Friday, October 30, 2009

Teaching Children How To Start & Manage A Business

Tomorrow is enterpreneur's day at Baby' school, so she's going to run a jewellery stall for a day. Essentially, the kids choose the merchandise they want to sell, borrow money from their parents to buy stock and pay R10 for the stall, develop promotional materials like posters and invite the general public to attend their fair.

On the day, the kids sell a variety of goods including curries, burgers, hot dogs, cakes and drinks, as well as jewellery and many other things primary school kids find interesting.

As far as I'm concerned, buying stock is the hardest part of the job. We visited a number of wholealers, argued about whether the stuff she wanted could be sold at profit, discussed the profit margin we wanted and calculated it, then had to work out if we would pay that amount of money for cheap jewellery.

The selling part will be easier: last year Baby showed me that she did have the makings of a good salesperson. She had no qualms walking around the "fair" hawking stuff and encouraging students to go to her stall. I even heard her negotiate for a discount to encourage a mother to buy 3 pairs of ear-rings, instead of one. I was so proud!

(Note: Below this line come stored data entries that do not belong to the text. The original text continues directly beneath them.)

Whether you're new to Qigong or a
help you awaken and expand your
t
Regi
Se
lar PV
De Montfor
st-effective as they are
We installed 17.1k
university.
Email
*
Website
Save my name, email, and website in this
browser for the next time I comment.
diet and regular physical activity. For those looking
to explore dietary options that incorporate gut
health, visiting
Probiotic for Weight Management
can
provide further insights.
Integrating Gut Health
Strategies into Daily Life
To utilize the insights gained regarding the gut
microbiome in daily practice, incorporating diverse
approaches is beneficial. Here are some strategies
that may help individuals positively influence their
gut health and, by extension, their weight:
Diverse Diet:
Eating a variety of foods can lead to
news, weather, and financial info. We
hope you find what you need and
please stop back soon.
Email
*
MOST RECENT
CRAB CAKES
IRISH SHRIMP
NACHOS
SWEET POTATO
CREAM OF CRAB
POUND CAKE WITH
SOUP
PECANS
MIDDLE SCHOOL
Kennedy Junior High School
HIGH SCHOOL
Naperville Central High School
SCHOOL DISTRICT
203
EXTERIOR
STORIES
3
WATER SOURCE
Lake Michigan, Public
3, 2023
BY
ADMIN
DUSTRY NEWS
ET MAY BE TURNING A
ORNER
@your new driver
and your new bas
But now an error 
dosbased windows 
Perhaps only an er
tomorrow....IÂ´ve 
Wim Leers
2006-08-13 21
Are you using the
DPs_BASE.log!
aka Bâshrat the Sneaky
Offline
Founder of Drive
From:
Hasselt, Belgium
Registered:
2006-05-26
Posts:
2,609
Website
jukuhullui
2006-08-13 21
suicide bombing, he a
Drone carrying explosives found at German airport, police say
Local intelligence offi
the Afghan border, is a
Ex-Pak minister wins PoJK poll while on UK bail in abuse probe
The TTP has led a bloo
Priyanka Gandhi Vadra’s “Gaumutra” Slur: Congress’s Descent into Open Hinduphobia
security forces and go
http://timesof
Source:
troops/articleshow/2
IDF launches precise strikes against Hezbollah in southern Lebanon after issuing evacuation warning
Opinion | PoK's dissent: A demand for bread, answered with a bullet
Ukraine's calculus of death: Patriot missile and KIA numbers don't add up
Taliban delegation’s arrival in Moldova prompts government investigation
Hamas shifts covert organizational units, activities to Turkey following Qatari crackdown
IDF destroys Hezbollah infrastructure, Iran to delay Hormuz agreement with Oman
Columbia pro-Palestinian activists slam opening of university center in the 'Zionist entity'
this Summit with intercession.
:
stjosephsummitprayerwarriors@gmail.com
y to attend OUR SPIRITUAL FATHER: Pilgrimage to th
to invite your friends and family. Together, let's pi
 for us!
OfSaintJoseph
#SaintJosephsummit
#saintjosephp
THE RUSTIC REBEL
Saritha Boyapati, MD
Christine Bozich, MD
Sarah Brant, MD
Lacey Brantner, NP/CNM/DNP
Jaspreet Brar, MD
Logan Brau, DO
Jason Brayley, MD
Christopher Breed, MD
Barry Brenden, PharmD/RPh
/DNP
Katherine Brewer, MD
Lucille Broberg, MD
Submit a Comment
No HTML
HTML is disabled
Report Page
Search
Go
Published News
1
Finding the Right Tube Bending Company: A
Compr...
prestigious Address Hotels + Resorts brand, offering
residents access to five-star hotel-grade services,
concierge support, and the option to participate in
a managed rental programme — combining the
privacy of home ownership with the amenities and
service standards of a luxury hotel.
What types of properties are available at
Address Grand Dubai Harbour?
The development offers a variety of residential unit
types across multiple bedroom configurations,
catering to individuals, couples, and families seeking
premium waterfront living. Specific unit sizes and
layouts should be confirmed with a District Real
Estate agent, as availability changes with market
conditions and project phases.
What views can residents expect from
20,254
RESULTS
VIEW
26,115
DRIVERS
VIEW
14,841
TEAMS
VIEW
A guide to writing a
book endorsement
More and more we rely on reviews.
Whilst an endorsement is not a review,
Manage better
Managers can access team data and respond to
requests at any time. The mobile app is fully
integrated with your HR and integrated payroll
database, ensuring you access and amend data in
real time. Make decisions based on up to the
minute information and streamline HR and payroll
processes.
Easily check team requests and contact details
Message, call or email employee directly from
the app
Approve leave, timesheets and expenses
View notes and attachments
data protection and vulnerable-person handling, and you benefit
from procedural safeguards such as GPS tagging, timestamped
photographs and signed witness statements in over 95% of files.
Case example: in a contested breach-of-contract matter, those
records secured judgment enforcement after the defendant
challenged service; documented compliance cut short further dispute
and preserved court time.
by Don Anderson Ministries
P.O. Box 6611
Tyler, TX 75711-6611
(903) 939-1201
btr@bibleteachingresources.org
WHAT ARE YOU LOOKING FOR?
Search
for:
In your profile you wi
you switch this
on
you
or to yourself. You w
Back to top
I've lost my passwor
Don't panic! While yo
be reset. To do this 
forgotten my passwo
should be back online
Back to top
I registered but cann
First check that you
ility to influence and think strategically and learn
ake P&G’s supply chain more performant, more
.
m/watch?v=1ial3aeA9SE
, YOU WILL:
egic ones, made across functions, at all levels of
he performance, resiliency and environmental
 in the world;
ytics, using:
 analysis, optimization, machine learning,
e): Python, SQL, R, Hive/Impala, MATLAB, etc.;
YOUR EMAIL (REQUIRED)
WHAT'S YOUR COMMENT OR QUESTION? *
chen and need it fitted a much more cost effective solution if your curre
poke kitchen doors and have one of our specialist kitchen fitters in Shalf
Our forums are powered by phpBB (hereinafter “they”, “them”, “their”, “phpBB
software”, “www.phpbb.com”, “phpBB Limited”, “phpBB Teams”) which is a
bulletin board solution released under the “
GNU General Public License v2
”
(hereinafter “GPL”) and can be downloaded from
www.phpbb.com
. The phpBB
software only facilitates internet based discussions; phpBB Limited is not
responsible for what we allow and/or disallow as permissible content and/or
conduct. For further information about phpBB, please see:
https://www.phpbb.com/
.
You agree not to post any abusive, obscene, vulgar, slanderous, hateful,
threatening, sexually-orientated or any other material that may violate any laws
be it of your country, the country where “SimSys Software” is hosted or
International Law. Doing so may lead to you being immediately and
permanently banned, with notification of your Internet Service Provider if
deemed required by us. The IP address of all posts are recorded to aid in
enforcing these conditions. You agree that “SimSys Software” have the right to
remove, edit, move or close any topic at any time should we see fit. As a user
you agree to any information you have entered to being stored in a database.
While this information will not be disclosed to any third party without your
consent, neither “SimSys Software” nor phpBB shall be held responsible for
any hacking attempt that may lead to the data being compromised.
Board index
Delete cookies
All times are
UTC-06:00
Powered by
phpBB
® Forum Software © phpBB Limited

After the fair, the kids who made a profit are upposed to pay back their parents their seed money and donate 10% of their profits to charity. I can't think of a better way to teach children about how to start and manage your own business.


po said...

That's pretty awesome. That kind of thing was seriously lacking in SA schools when I was small, we were taught to obey, not to be entrepreneurial.

Tamara said...

I remember our entrepreneurship days. I used to sell these butterfly fridge magnets. They were always popular. It use dto make me bleak that all our profit went to charity ;-) It was a good way to teach us not to be selfish either, especially when we were read the thank you letters from the charities in assembly.

Damaria Senne said...

Baby's school has a questionnaire at the end of the event, where they ask the kids if the event was worth it. The interesting thing for me was that she didn't even eem to think about it - she had fun selling and socialising and buying junk from friends, and still made money. Of course it was worth it.